What about the Brazil eVisa?
Good news for American, Canadian, Japanese and Australian travellers bound for Brazil! After the recent Olympics and World Cup, Brazil has introduced eVisas.
The main difference between regular and eVisas for Brazil is that the former needs to be applied for in person, at a consulate, whereas the latter can be requested online. Brazil eVisas have a two-year validity and for a stay up to 90 days per year. eVisas can only be requested for tourism purposes.
When applying for a Brazil eVisa, you only need to submit a scanned copy of your passport photo page, plus a photo of yourself. Here is where you’ll find the Brazil visa application form!
What are the Brazil eVisa Photo Requirements?
Please read carefully, as it is important that your Brazil eVisa photo fits the guidelines below. Make sure that your photo is no more than 6 months old and you are not using the same picture as your passport, or your application may be rejected.
Here are the guidelines!
- The facial expression must be neutral
- Taken against a white background
- Eyes must be open and centered on the camera
- No reflections, shadow, or glare in the photo
- No headgear (unless for religious reasons)

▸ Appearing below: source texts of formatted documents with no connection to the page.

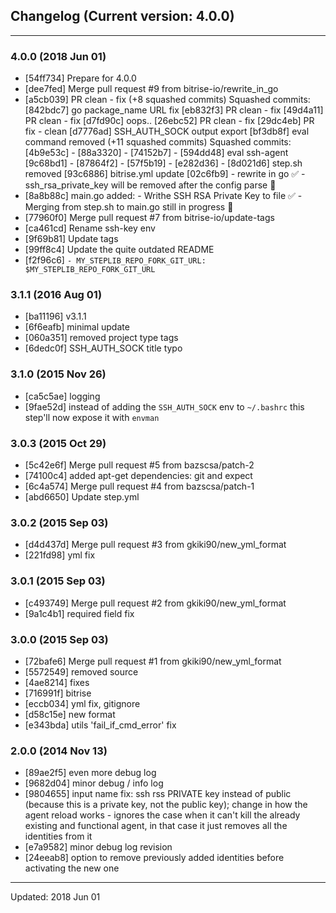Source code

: ## Changelog (Current version: 4.0.0)

-----------------

### 4.0.0 (2018 Jun 01)

* [54ff734] Prepare for 4.0.0
* [dee7fed] Merge pull request #9 from bitrise-io/rewrite_in_go
* [a5cb039] PR clean - fix (+8 squashed commits) Squashed commits: [842bdc7] go package_name URL fix [eb832f3] PR clean - fix [49d4a11] PR clean - fix [d7fd90c] oops.. [26ebc52] PR clean - fix [29dc4eb] PR fix - clean [d7776ad] SSH_AUTH_SOCK output export [bf3db8f] eval command removed (+11 squashed commits) Squashed commits: [4b9e53c]  - [88a3320]  - [74152b7]  - [594dd48] eval ssh-agent [9c68bd1]  - [87864f2]  - [57f5b19]  - [e282d36]  - [8d021d6] step.sh removed [93c6886] bitrise.yml update [02c6fb9] - rewrite in go :white_check_mark: - ssh_rsa_private_key will be removed after the config parse :rotating_light:
* [8a8b88c] main.go added:  - Writhe SSH RSA Private Key to file :white_check_mark:  - Merging from step.sh to main.go still in progress :construction:
* [77960f0] Merge pull request #7 from bitrise-io/update-tags
* [ca461cd] Rename ssh-key env
* [9f69b81] Update tags
* [99ff8c4] Update the quite outdated README
* [f2f96c6] `- MY_STEPLIB_REPO_FORK_GIT_URL: $MY_STEPLIB_REPO_FORK_GIT_URL`

### 3.1.1 (2016 Aug 01)

* [ba11196] v3.1.1
* [6f6eafb] minimal update
* [060a351] removed project type tags
* [6dedc0f] SSH_AUTH_SOCK title typo

### 3.1.0 (2015 Nov 26)

* [ca5c5ae] logging
* [9fae52d] instead of adding the `SSH_AUTH_SOCK` env to `~/.bashrc` this step'll now expose it with `envman`

### 3.0.3 (2015 Oct 29)

* [5c42e6f] Merge pull request #5 from bazscsa/patch-2
* [74100c4] added apt-get dependencies: git and expect
* [6c4a574] Merge pull request #4 from bazscsa/patch-1
* [abd6650] Update step.yml

### 3.0.2 (2015 Sep 03)

* [d4d437d] Merge pull request #3 from gkiki90/new_yml_format
* [221fd98] yml fix

### 3.0.1 (2015 Sep 03)

* [c493749] Merge pull request #2 from gkiki90/new_yml_format
* [9a1c4b1] required field fix

### 3.0.0 (2015 Sep 03)

* [72bafe6] Merge pull request #1 from gkiki90/new_yml_format
* [5572549] removed source
* [4ae8214] fixes
* [716991f] bitrise
* [eccb034] yml fix, gitignore
* [d58c15e] new format
* [e343bda] utils 'fail_if_cmd_error' fix

### 2.0.0 (2014 Nov 13)

* [89ae2f5] even more debug log
* [9682d04] minor debug / info log
* [9804655] input name fix: ssh rss PRIVATE key instead of public (because this is a private key, not the public key); change in how the agent reload works - ignores the case when it can't kill the already existing and functional agent, in that case it just removes all the identities from it
* [e7a9582] minor debug log revision
* [24eeab8] option to remove previously added identities before activating the new one

-----------------

Updated: 2018 Jun 01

- The face must not be blocked or hidden in the case of headgear
- Face and shoulders must be centered on the camera
- No dark glasses, tinted lenses, or thick frames
- Children must not have toys or pacifiers
- Hands of people holding children must not be in the photo
(source – brazilevisas.com)
How Much Does it Cost?
Brazil applies a reciprocal fee policy for its visas, so prices vary according to applicant nationality. You must have a credit card or a debit card to pay visa fees online during the application process.
How Long Does the Brazil eVisa Take?
At first glance, the Brazil eVisa sounds similar to the US, Canadian and Australian electronic visas, which are often granted very quickly, sometimes almost immediately.

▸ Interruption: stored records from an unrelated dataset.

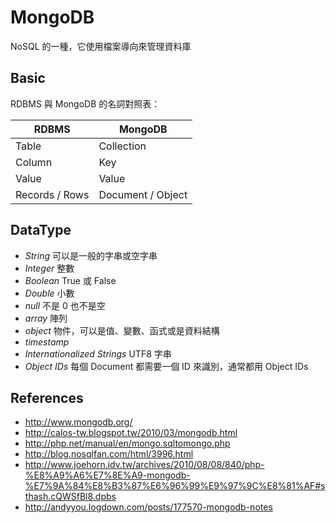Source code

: MongoDB
=======

NoSQL 的一種，它使用檔案導向來管理資料庫

Basic
-----

RDBMS 與 MongoDB 的名詞對照表：

|  RDBMS  |  MongoDB  |
|  -----  |  -------  |
| Table   | Collection |
| Column  | Key |
| Value   | Value |
| Records / Rows | Document / Object |

DataType
--------

* *String* 可以是一般的字串或空字串
* *Integer* 整數
* *Boolean* True 或 False
* *Double* 小數
* *null* 不是 0 也不是空
* *array* 陣列
* *object* 物件，可以是值、變數、函式或是資料結構
* *timestamp*
* *Internationalized Strings* UTF8 字串
* *Object IDs* 每個 Document 都需要一個 ID 來識別，通常都用 Object IDs

References
----------

* http://www.mongodb.org/
* http://calos-tw.blogspot.tw/2010/03/mongodb.html
* http://php.net/manual/en/mongo.sqltomongo.php
* http://blog.nosqlfan.com/html/3996.html
* http://www.joehorn.idv.tw/archives/2010/08/08/840/php-%E8%A9%A6%E7%8E%A9-mongodb-%E7%9A%84%E8%B3%87%E6%96%99%E9%97%9C%E8%81%AF#sthash.cQWSfBl8.dpbs
* http://andyyou.logdown.com/posts/177570-mongodb-notes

Average processing times for the Brazil eVisa are around 4-5 working days. Please take Brazilian public holidays into account, as offices are closed and visas are not processed.
When you’re granted your Brazil eVisa, you’ll receive an email with a PDF document, which needs to be printed and shown at immigration when you enter Brazil.

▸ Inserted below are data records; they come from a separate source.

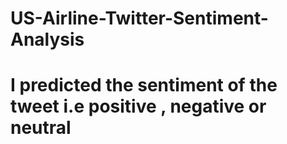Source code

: # US-Airline-Twitter-Sentiment-Analysis
# I predicted the sentiment of the tweet i.e positive , negative or neutral 
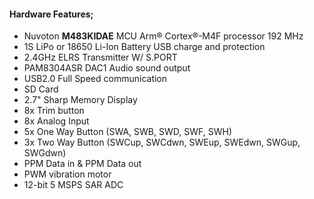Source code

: #### Hardware Features;
* Nuvoton **M483KIDAE** MCU Arm® Cortex®-M4F processor 192 MHz
* 1S LiPo or 18650 Li-Ion Battery USB charge and protection
* 2.4GHz ELRS Transmitter W/ S.PORT
* PAM8304ASR DAC1 Audio sound output
* USB2.0 Full Speed communication
* SD Card
* 2.7" Sharp Memory Display
* 8x Trim button
* 8x Analog Input
* 5x One Way Button (SWA, SWB, SWD, SWF, SWH)
* 3x Two Way Button (SWCup, SWCdwn, SWEup, SWEdwn, SWGup, SWGdwn)
* PPM Data in & PPM Data out
* PWM vibration motor
* 12-bit 5 MSPS SAR ADC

How Long Can I Stay in Brazil?
Brazil eVisas are valid for two years, and visitors can stay up to 90 days per year.
What Happens If I Forget?
If you don’t apply for your Brazil eVisa (or regular visa) you won’t be allowed entry in the country, and if you’re flying more than likely you’ll be denied boarding. There’s no ‘ah sorry I forgot’ or ‘I am (*enter nationality*), I didn’t know I needed a visa’.
Don’t forget to apply at least a few weeks before your departure!
Can I extend my Brazil eVisa?
Indeed, you can. Brazil eVisas can be extended by another 90 days. If you’re outside Brazil, the process to extend an eVisa is very simple, virtually the same as applying for an eVisa. Processing time is 5 days.
If you’re in Brazil, you’ll have to visit a federal police station and present documents about your travel plans, proof of onward travel, proof of funds, plus your passport and original visa. You’ll need to extend your visa at least one week before you are supposed to leave Brazil.
And What if I Overstay?
Brazil charges a fine for overstaying of 8 reais a day (less than €2), with a maximum of 800 reais. You will be asked to pay before you leave the country, and won’t be able to return for 6 months.
Even though some travellers report overstaying Brazil visas as commonplace, we don’t recommend doing so. Make sure you don’t overstay your Brazil eVisa, and have everything in order to enjoy your trip to this stunning country!